Teachers are paid $21 an hour at Nephron. Their work includes tasks like folding cartons, labeling syringes, and packing materials. As part-time employees, they do not receive benefits.
Kennedy decided to reach out to teachers when the company started experiencing a backlog of orders earlier this year. Nephron needed more workers, Kennedy said, and she knew that should could count on teachers to be “really, really responsible” employees.
In setting the teacher wage at her company, Kennedy aimed to pay more than the starting salary for teachers in South Carolina. The $21 an hour wage approximates a prorated full-time salary of $40,000 a year, she said. (The average starting salary for teachers in South Carolina is $33,148, according to data collected by the National Education Association.)
By now, Nephron has received so much teacher interest that they have had to stop taking new applications from educators, said Kennedy. Teachers sign up for shifts through an online program, which allows these workers to take on 15 to 20 hours a week.
While most of the teachers working at Nephron live within a 30-mile radius of the manufacturing center, some drive up to two hours to work there, Kennedy said.
Dissatisfaction with teacher pay in South Carolina reached a boiling point recently, with teachers staging a protest at their statehouse in Columbia on Wednesday. They called for a 10 percent raise, smaller class sizes, uninterrupted planning time, and for the state legislature to reduce standardized testing. The teachers’ march to the statehouse forced at least seven school districts to close.
Kennedy said she supported the protest, and that the current level of teacher pay in the state is a “tragedy.”

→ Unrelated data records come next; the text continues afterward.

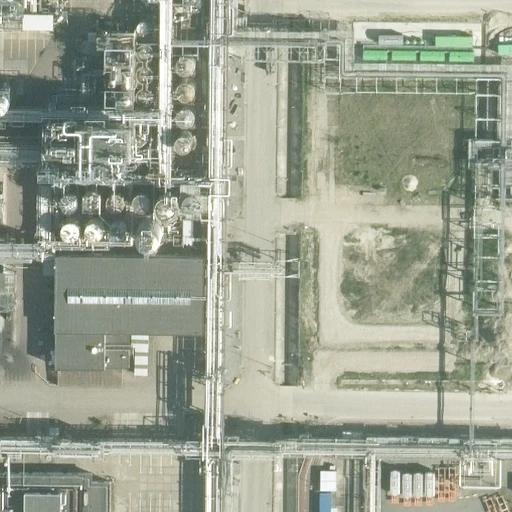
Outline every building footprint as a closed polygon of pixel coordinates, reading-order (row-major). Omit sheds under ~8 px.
[(34,0),(35,13),(56,13),(56,0),(34,0)] [(432,53),(453,64),(465,38),(444,28),(432,53)] [(427,55),(428,49),(427,42),(423,38),(419,34),(412,32),(405,33),(402,35),(399,38),(396,43),(394,49),(395,55),(398,60),(403,64),(410,66),(414,66),(417,65),(423,61),(427,55)] [(387,56),(388,49),(387,43),(384,38),(379,34),(373,33),(369,33),(365,34),(360,37),(358,40),(356,43),(354,49),(356,56),(359,61),(364,65),(370,66),(377,66),(383,62),(387,56)] [(479,33),(463,50),(478,63),(494,46),(479,33)] [(475,133),(462,120),(479,102),(468,91),(457,102),(464,108),(434,139),(452,157),(475,133)] [(407,124),(409,93),(389,92),(387,124),(407,124)] [(441,110),(457,106),(452,92),(436,97),(441,110)] [(421,93),(413,115),(427,120),(435,97),(421,93)] [(159,233),(177,212),(163,200),(145,222),(159,233)] [(117,227),(133,232),(140,207),(124,203),(117,227)] [(93,207),(79,204),(75,221),(89,225),(93,207)] [(103,225),(118,218),(113,207),(98,215),(103,225)] [(203,255),(56,254),(55,366),(128,367),(128,330),(202,330),(203,255)] [(500,351),(501,332),(484,331),(483,350),(500,351)] [(504,476),(505,464),(480,463),(479,474),(504,476)] [(161,466),(159,511),(197,511),(199,467),(161,466)] [(90,474),(0,472),(0,511),(108,511),(109,482),(90,482),(90,474)]
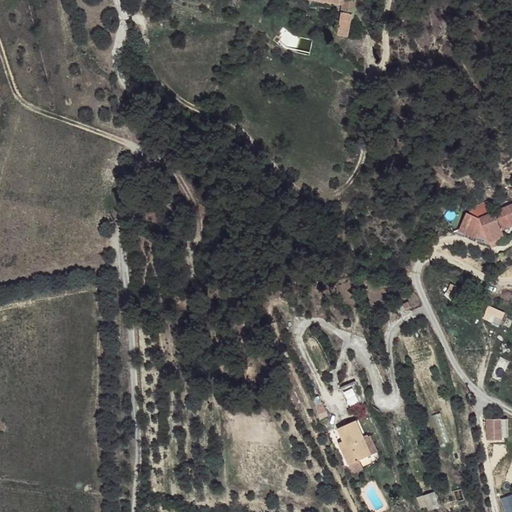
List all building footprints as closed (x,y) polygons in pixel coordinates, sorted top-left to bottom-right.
[(358,12),(359,0),(343,0),(343,3),(347,4),(347,11),(358,12)] [(355,36),(358,12),(347,11),(343,32),(347,36),(355,36)] [(511,222),(511,216),(509,209),(475,222),(461,219),(456,237),(473,242),(474,238),(480,235),(484,245),(485,247),(501,241),(498,233),(496,229),(511,222)] [(499,316),(488,312),(485,323),(495,327),(499,316)] [(353,388),(343,394),(350,407),(360,402),(353,388)] [(311,403),(319,419),(327,415),(319,399),(311,403)] [(496,421),(485,420),(486,436),(496,436),(496,421)] [(344,423),(335,429),(340,436),(343,442),(338,444),(336,445),(347,467),(367,458),(358,441),(363,438),(355,422),(345,426),(344,423)] [(340,436),(334,439),(338,444),(343,442),(340,436)] [(363,438),(358,441),(367,458),(373,455),(363,438)] [(422,510),(439,504),(434,489),(417,495),(422,510)]
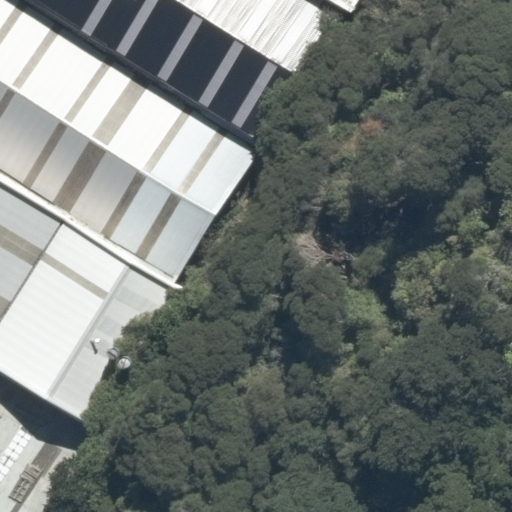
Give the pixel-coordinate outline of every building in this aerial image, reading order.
[(0,0),(0,171),(178,286),(262,157),(15,0),(0,0)] [(15,0),(262,157),(352,13),(332,0),(15,0)] [(332,0),(352,13),(360,0),(332,0)] [(178,286),(0,171),(0,370),(93,427),(178,286)] [(0,511),(40,511),(93,427),(0,370),(0,511)]
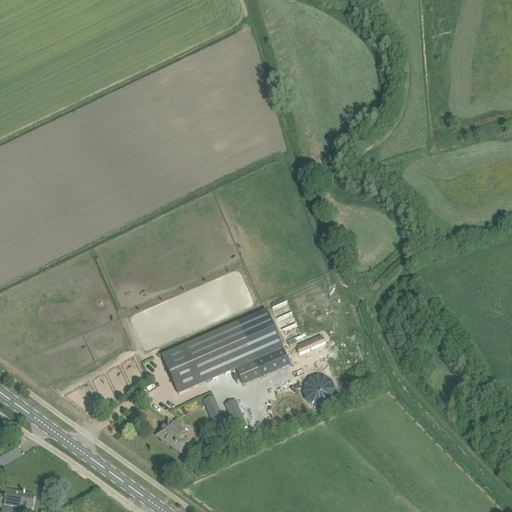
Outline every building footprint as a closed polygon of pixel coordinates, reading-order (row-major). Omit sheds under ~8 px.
[(238,323),(161,356),(179,396),(237,371),(244,388),(263,379),(238,323)] [(299,351),(297,351),(299,355),(325,344),(322,337),(297,348),(299,351)] [(209,395),(199,399),(217,437),(243,424),(231,398),(221,403),(229,420),(222,424),(209,395)] [(166,424),(158,436),(181,453),(187,445),(189,443),(184,439),(187,435),(173,425),(171,428),(166,424)] [(0,507),(4,508),(2,511),(30,511),(31,509),(32,509),(34,498),(25,496),(25,494),(24,493),(24,495),(11,492),(10,495),(6,494),(6,497),(0,496),(0,507)]
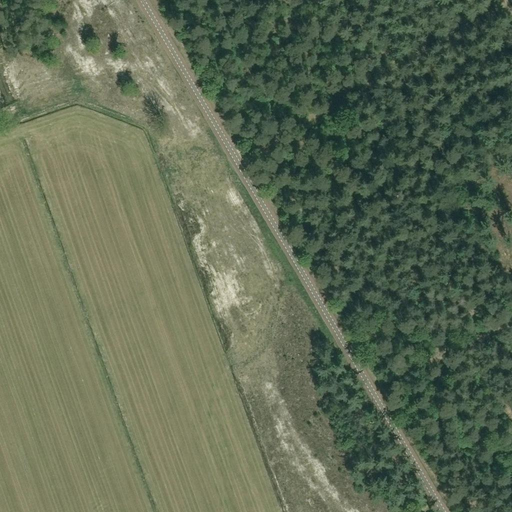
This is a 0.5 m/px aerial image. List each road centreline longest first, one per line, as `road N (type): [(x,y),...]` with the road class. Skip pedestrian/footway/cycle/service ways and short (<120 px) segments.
road 1 (tertiary): [(440,511),(142,0)]
road 2 (track): [(500,0),(235,158)]
road 3 (track): [(511,321),(371,391)]
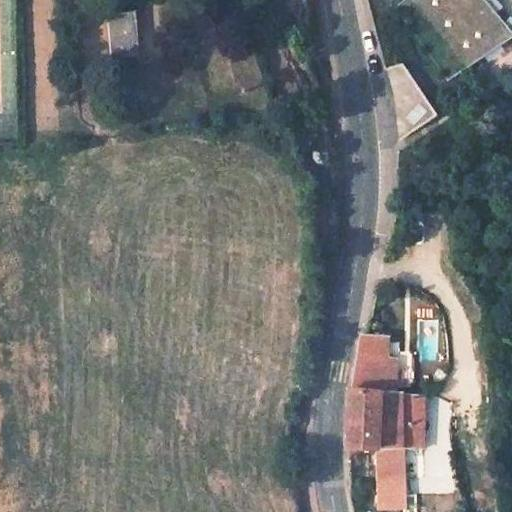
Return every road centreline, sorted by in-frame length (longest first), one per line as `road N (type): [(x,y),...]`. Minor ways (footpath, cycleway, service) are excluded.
road 1 (secondary): [(340,0),(364,156),(356,268),(330,423),(336,511)]
road 2 (track): [(258,511),(161,255),(85,107)]
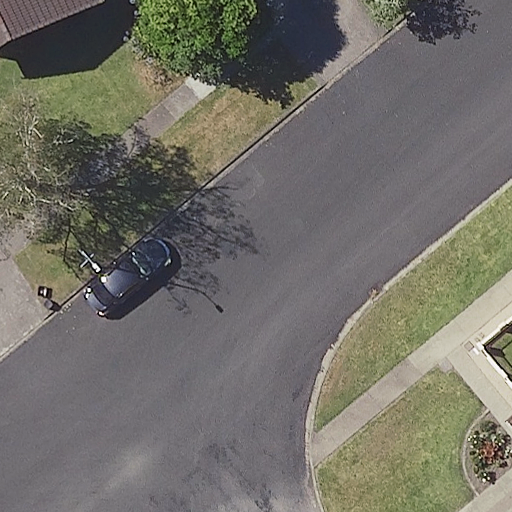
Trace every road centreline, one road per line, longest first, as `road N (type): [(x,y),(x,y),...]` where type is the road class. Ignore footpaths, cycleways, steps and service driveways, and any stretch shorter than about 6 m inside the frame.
road 1 (residential): [(511,64),(104,412)]
road 2 (residential): [(196,511),(104,412)]
road 3 (residential): [(104,412),(0,496)]
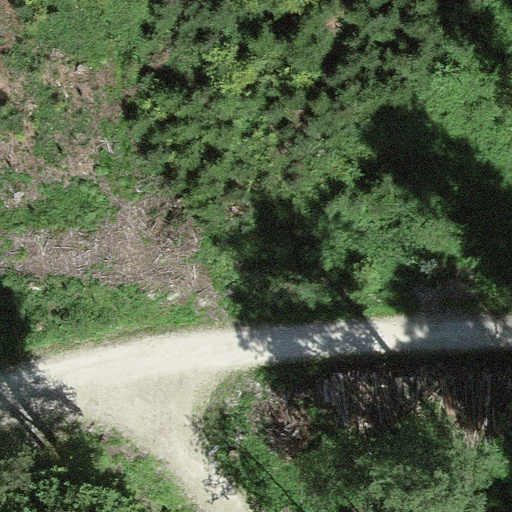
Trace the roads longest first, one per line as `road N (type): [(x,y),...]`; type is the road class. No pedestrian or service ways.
road 1 (track): [(0,390),(123,362),(511,335)]
road 2 (track): [(123,362),(224,511)]
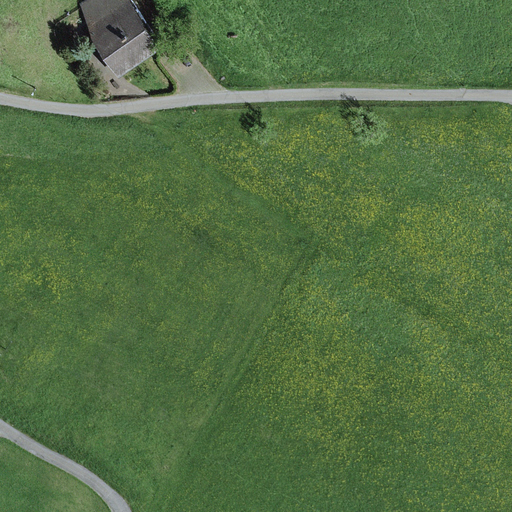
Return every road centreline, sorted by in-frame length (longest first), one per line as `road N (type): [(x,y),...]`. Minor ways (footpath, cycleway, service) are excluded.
road 1 (unclassified): [(0,100),(90,113),(234,100),(511,98)]
road 2 (unclassified): [(122,511),(80,473),(0,427)]
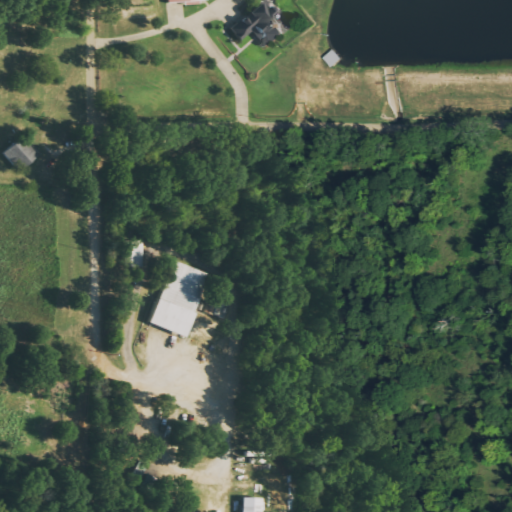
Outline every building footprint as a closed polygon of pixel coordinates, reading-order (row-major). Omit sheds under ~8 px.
[(237,41),(249,31),(265,49),(285,32),(265,7),(262,9),(257,4),(227,29),(237,41)] [(17,171),(35,155),(18,136),(1,153),(17,171)] [(142,242),(124,241),(124,267),(142,267),(142,242)] [(148,325),(183,337),(206,272),(171,260),(148,325)] [(257,511),(258,499),(239,498),(238,511),(257,511)]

Still, in general, many teachers say taking on more work isn’t the solution. Taking on a second job wears them out physically and emotionally, they say, and doesn’t leave enough time or mental energy to prep for their days in the classroom.
“You wish you could do more—whether it’s more planning or preparation or whatever—and it just limits you in general,” Joe Reid, a former middle school language arts teacher in Hebron, Ind., told my colleague Madeline Will last year.
Kennedy agrees that teachers shouldn’t have to take on second jobs and work more hours than they already are in school. But while teacher pay remains stagnant, she thinks programs like hers are one of the best solutions to a complicated problem.
“Until the legislature can find a way to pay [teachers] more, I’m not going to refrain from offering them good money when they need it,” she said.